-- BEGIN SUPPLIED TEXT --

A Marine Jet Goes Down in the Cascade Mountains

Around noon on Saturday, June 13, 2026, a McDonnell Douglas F/A-18D Hornet assigned to Marine Fighter Attack Squadron 323, known as the “Death Rattlers,” out of Marine Corps Air Station Miramar in San Diego, crashed into a hillside near Rimrock Lake in Yakima County, Washington. The aircraft was flying the VR-1355 low-level training route at the time. The jet was destroyed on impact. The pilot ejected and survived with minor injuries. [4]

Low-level routes like VR-1355 push pilots and aircraft hard. These routes hug terrain at high speeds to train crews for real-world combat scenarios. They are legal, planned, and practiced. But flying fast and low through mountain terrain leaves almost no room for error when something goes wrong. That context matters when you start asking why this jet went down.

Wildfire Erupts as Crews Race to the Scene

The crash did not just destroy a $30 million aircraft. It started a wildfire. The blaze, named the Pine Tree Fire, broke out immediately after impact and spread into the surrounding forest. The U.S. Forest Service and local firefighting crews responded. The Naches Fire Department coordinated evacuations of campers in the area. The Okanogan-Wenatchee National Forest sits in that region, and dry summer conditions made the fire a serious secondary threat on top of the crash itself. [1]

The Marine Corps confirmed the aircraft belonged to Marine Aircraft Group 11, 3rd Marine Aircraft Wing. Beyond that, the official statement was brief. The 3rd Marine Aircraft Wing said the cause of the crash is under investigation and that no additional details would be released to protect the integrity of that process. Investigations of this type can take several months to finish. [9]

Pre-Impact Smoke Raises the Stakes for Investigators

Here is where the story gets more complicated. Aviation safety records show the aircraft, Bureau Number 165412, appeared to be smoking before it hit the ground. [4] Eyewitness video circulating online captured the jet in its final seconds, and multiple clips appear to confirm something was wrong before impact. Smoke before a crash points toward a possible mechanical or systems failure — not necessarily pilot error. That distinction matters enormously for how the investigation unfolds and who or what bears responsibility.

-- END SUPPLIED TEXT --
-- BEGIN DATASET CONTENT --

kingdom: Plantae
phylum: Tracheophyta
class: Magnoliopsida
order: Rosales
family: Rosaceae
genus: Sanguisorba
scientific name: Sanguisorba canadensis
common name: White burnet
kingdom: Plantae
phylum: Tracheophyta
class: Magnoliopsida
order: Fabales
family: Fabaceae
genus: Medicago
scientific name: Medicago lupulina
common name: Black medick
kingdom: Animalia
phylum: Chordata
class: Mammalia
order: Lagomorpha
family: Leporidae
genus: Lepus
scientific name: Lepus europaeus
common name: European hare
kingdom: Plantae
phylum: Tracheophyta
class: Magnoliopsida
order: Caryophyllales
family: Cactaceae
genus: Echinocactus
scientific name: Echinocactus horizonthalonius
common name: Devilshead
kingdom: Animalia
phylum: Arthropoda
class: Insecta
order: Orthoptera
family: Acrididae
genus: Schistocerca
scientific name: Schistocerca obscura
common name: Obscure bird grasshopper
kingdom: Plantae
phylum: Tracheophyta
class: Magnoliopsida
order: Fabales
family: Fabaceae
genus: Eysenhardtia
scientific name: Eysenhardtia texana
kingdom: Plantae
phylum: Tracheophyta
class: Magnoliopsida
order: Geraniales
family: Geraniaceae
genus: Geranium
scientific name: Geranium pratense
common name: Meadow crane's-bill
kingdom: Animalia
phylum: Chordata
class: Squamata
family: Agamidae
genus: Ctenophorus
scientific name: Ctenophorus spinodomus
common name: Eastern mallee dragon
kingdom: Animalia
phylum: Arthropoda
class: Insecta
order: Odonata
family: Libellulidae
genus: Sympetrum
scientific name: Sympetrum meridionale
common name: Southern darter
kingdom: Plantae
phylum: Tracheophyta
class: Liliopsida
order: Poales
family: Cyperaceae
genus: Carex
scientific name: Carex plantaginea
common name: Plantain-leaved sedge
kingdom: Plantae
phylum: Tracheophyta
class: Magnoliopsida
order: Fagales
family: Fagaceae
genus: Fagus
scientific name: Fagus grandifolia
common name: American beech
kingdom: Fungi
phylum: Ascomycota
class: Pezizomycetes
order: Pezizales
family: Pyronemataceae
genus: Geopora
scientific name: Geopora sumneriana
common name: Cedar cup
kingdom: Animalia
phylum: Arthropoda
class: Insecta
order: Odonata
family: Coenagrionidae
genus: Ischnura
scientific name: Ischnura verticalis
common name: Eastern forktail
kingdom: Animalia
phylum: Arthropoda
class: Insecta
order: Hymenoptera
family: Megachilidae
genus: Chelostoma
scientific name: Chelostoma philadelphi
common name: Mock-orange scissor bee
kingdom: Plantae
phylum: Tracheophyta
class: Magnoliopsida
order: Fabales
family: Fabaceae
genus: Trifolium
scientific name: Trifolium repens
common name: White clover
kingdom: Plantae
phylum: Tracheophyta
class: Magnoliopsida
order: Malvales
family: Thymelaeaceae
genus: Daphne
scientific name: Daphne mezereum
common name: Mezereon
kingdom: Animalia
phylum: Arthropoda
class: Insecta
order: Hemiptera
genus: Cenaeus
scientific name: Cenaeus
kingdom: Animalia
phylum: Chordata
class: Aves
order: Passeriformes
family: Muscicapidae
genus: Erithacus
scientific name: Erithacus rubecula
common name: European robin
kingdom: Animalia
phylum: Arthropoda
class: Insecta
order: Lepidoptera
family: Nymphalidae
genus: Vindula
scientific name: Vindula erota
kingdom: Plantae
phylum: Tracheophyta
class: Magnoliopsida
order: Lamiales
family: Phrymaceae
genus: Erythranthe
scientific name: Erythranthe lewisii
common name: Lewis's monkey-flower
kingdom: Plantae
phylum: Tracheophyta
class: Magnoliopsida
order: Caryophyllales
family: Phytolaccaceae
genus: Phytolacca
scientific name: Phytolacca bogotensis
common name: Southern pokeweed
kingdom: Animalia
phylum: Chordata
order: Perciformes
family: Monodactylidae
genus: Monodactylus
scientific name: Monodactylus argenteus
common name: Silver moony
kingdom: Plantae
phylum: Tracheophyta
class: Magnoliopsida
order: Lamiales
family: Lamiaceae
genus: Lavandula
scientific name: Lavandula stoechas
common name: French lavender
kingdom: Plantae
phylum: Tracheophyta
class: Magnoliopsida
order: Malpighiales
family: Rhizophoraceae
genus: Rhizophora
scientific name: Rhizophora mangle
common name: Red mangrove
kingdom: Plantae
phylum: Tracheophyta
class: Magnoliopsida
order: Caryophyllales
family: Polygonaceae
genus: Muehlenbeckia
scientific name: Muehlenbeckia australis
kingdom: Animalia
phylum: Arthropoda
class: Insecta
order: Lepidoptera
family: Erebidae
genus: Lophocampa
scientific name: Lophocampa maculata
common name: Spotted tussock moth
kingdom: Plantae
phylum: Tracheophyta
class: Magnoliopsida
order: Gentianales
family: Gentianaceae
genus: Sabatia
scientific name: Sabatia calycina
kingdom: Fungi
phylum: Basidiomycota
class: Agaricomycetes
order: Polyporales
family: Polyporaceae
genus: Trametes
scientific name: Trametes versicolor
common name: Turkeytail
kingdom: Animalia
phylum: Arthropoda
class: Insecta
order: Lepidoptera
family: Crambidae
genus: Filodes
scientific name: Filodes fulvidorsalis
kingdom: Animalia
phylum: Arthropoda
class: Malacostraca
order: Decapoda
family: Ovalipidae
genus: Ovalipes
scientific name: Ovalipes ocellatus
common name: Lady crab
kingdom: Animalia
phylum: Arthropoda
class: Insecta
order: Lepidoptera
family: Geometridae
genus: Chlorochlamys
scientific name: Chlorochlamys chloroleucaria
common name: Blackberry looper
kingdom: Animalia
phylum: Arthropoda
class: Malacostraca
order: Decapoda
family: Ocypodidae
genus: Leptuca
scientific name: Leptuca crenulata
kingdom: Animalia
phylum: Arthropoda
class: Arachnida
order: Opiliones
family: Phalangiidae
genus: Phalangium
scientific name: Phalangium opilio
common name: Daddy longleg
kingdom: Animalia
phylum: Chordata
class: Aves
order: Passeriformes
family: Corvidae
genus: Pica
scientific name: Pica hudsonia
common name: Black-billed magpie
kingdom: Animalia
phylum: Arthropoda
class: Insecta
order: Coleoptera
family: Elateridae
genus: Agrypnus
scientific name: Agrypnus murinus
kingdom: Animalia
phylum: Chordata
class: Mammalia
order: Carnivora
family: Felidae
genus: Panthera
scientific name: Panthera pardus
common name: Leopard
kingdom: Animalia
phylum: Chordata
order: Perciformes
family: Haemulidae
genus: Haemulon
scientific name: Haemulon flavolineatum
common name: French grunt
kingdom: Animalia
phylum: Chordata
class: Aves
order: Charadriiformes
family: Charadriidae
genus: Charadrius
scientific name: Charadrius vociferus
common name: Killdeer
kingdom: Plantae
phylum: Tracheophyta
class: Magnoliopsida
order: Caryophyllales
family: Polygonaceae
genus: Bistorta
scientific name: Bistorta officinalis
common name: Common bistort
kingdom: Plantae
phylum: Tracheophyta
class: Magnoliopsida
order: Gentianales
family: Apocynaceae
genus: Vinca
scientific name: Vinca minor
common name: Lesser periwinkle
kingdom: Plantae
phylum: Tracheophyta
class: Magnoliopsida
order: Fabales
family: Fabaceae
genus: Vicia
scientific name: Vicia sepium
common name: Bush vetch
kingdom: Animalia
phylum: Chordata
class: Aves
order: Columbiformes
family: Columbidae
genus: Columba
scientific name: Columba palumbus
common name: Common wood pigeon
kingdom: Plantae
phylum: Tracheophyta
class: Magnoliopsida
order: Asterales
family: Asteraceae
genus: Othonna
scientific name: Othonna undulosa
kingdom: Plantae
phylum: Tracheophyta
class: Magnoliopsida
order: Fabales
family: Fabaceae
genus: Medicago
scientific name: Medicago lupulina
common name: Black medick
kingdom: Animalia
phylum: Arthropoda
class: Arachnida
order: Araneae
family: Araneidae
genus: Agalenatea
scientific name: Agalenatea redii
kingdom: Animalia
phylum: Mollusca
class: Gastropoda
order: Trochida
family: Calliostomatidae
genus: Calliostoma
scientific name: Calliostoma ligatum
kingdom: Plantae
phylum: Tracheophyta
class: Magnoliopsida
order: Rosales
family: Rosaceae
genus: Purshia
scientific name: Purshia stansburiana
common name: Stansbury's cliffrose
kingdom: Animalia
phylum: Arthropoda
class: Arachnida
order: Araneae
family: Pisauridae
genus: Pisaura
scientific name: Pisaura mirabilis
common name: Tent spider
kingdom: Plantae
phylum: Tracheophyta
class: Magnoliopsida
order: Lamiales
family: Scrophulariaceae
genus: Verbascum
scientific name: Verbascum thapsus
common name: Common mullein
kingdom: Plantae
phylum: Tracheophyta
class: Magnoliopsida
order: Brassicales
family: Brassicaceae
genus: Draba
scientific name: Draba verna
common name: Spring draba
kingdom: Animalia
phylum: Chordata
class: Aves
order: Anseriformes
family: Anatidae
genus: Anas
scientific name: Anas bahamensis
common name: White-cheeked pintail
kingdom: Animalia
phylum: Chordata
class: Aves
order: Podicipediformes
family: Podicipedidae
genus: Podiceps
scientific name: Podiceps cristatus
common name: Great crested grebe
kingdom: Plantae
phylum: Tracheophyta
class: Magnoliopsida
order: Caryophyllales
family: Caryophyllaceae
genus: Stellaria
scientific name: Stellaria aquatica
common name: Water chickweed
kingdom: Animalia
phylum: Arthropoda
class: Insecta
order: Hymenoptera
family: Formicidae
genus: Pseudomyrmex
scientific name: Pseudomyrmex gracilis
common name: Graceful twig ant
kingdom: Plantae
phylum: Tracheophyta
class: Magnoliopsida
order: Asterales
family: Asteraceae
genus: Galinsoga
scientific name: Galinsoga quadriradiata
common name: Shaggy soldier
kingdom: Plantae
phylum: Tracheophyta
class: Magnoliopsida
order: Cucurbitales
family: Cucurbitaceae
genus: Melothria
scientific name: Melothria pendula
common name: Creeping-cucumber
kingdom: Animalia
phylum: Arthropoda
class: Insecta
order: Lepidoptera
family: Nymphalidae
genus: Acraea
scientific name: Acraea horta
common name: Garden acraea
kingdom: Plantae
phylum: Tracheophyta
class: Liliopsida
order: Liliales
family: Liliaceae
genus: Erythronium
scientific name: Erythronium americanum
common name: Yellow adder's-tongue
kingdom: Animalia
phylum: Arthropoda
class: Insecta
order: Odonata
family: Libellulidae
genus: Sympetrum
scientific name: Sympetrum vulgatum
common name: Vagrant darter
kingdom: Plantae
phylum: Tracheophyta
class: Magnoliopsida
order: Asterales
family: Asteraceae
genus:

-- END DATASET CONTENT --

**LIST OF TASKS**:
a - Put this sentence from the article about the Marine jet crash into Spanish: "The pilot ejected and survived with minor injuries."
b - Using the article about the Marine jet crash, decide whether each statement agrees with it. Answer yes or no and quote the deciding words. (i) The pilot was killed in the crash. (ii) The fire set off by the crash was called the Pine Tree Fire. (iii) The Marine Corps has announced what caused the crash.
c - Write the next part of the article about the Marine jet crash, picking up right after its last sentence.
You won't need the entries for anything here.

**EXPECTED ANSWERS**:
a - El piloto se eyectó y sobrevivió con heridas leves.

b -
(i) No: "The pilot ejected and survived with minor injuries."
(ii) Yes: "The blaze, named the Pine Tree Fire"
(iii) No: "The 3rd Marine Aircraft Wing said the cause of the crash is under investigation"

c -
To be clear, nobody has officially ruled out any cause. The Marine Corps is right to hold its conclusions until investigators finish their work. That is standard practice, and it is the correct approach. Rushing to blame a pilot or a maintenance crew before the data is in serves no one. But the pre-impact smoke detail is the kind of specific, observable fact that investigators will focus on closely, and the public deserves to know it exists.

What the Investigation Will Need to Answer

Military aviation mishap investigations are thorough but slow. A formal safety board will examine flight data, maintenance logs, the pilot’s account, and physical evidence from the crash site. The smoking-prior-to-impact detail will be central. Investigators will want to know whether the aircraft had any recent maintenance flags, whether the engine or systems showed warning signs in the cockpit before ejection, and whether the VR-1355 route itself played any role in the sequence of events.

The pilot’s survival is the one unambiguous good news in this story. Ejection seats on F/A-18s are among the most reliable pieces of equipment in military aviation, and this one worked exactly as designed. The pilot walked away from a catastrophic, high-speed terrain impact. That outcome reflects decades of investment in crew survival systems — a reminder that even when hardware fails, other systems can still save a life. The full story of what brought this jet down will take months to tell. But the questions worth asking are already on the table.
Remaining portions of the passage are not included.